▶ [MATERIAL PROVIDED]:

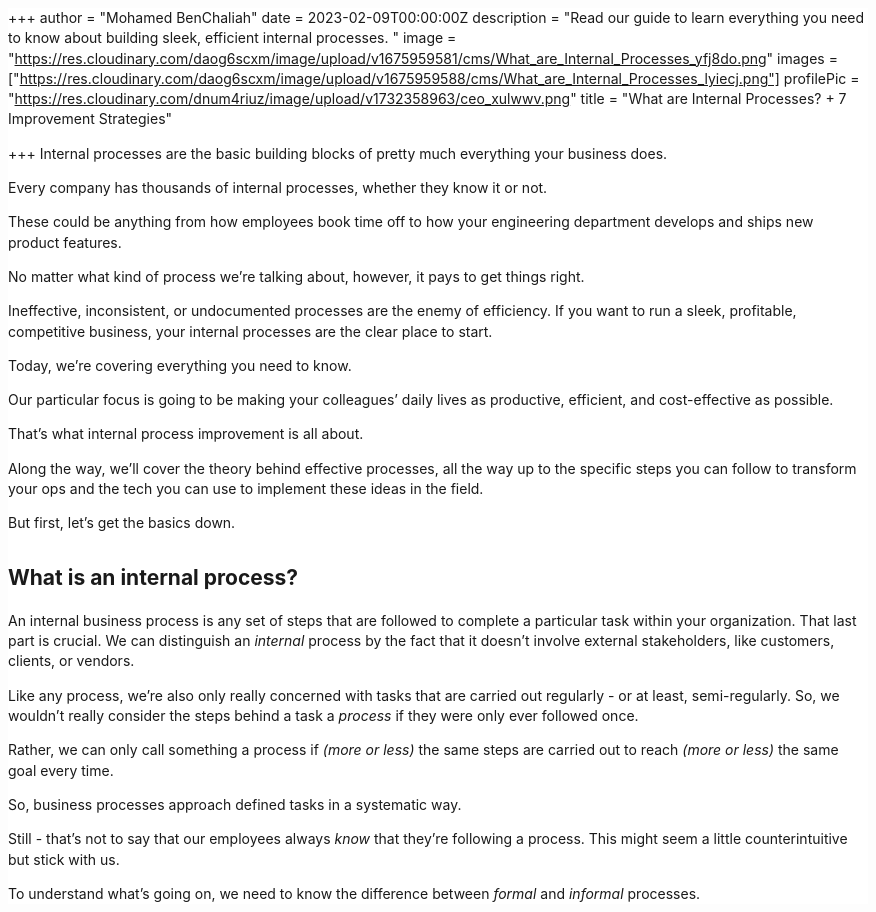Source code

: +++
author = "Mohamed BenChaliah"
date = 2023-02-09T00:00:00Z
description = "Read our guide to learn everything you need to know about building sleek, efficient internal processes. "
image = "https://res.cloudinary.com/daog6scxm/image/upload/v1675959581/cms/What_are_Internal_Processes_yfj8do.png"
images = ["https://res.cloudinary.com/daog6scxm/image/upload/v1675959588/cms/What_are_Internal_Processes_lyiecj.png"]
profilePic = "https://res.cloudinary.com/dnum4riuz/image/upload/v1732358963/ceo_xulwwv.png"
title = "What are Internal Processes? + 7 Improvement Strategies"

+++
Internal processes are the basic building blocks of pretty much everything your business does.

Every company has thousands of internal processes, whether they know it or not.

These could be anything from how employees book time off to how your engineering department develops and ships new product features.

No matter what kind of process we’re talking about, however, it pays to get things right.

Ineffective, inconsistent, or undocumented processes are the enemy of efficiency. If you want to run a sleek, profitable, competitive business, your internal processes are the clear place to start.

Today, we’re covering everything you need to know.

Our particular focus is going to be making your colleagues’ daily lives as productive, efficient, and cost-effective as possible.

That’s what internal process improvement is all about.

Along the way, we’ll cover the theory behind effective processes, all the way up to the specific steps you can follow to transform your ops and the tech you can use to implement these ideas in the field.

But first, let’s get the basics down.

## What is an internal process?

An internal business process is any set of steps that are followed to complete a particular task within your organization. That last part is crucial. We can distinguish an _internal_ process by the fact that it doesn’t involve external stakeholders, like customers, clients, or vendors.

Like any process, we’re also only really concerned with tasks that are carried out regularly - or at least, semi-regularly. So, we wouldn’t really consider the steps behind a task a _process_ if they were only ever followed once.

Rather, we can only call something a process if _(more or less)_ the same steps are carried out to reach _(more or less)_ the same goal every time.

So, business processes approach defined tasks in a systematic way.

Still - that’s not to say that our employees always _know_ that they’re following a process. This might seem a little counterintuitive but stick with us.

To understand what’s going on, we need to know the difference between _formal_ and _informal_ processes.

▶ [EXERCISE]: Take the listing above and print it exactly, apart from the pictures.

▶ [EXERCISE RESULT]:
Source code

: +++
author = "Mohamed BenChaliah"
date = 2023-02-09T00:00:00Z
description = "Read our guide to learn everything you need to know about building sleek, efficient internal processes. "
image = "https://res.cloudinary.com/daog6scxm/image/upload/v1675959581/cms/What_are_Internal_Processes_yfj8do.png"
images = ["https://res.cloudinary.com/daog6scxm/image/upload/v1675959588/cms/What_are_Internal_Processes_lyiecj.png"]
profilePic = "https://res.cloudinary.com/dnum4riuz/image/upload/v1732358963/ceo_xulwwv.png"
title = "What are Internal Processes? + 7 Improvement Strategies"

+++
Internal processes are the basic building blocks of pretty much everything your business does.

Every company has thousands of internal processes, whether they know it or not.

These could be anything from how employees book time off to how your engineering department develops and ships new product features.

No matter what kind of process we’re talking about, however, it pays to get things right.

Ineffective, inconsistent, or undocumented processes are the enemy of efficiency. If you want to run a sleek, profitable, competitive business, your internal processes are the clear place to start.

Today, we’re covering everything you need to know.

Our particular focus is going to be making your colleagues’ daily lives as productive, efficient, and cost-effective as possible.

That’s what internal process improvement is all about.

Along the way, we’ll cover the theory behind effective processes, all the way up to the specific steps you can follow to transform your ops and the tech you can use to implement these ideas in the field.

But first, let’s get the basics down.

## What is an internal process?

An internal business process is any set of steps that are followed to complete a particular task within your organization. That last part is crucial. We can distinguish an _internal_ process by the fact that it doesn’t involve external stakeholders, like customers, clients, or vendors.

Like any process, we’re also only really concerned with tasks that are carried out regularly - or at least, semi-regularly. So, we wouldn’t really consider the steps behind a task a _process_ if they were only ever followed once.

Rather, we can only call something a process if _(more or less)_ the same steps are carried out to reach _(more or less)_ the same goal every time.

So, business processes approach defined tasks in a systematic way.

Still - that’s not to say that our employees always _know_ that they’re following a process. This might seem a little counterintuitive but stick with us.

To understand what’s going on, we need to know the difference between _formal_ and _informal_ processes.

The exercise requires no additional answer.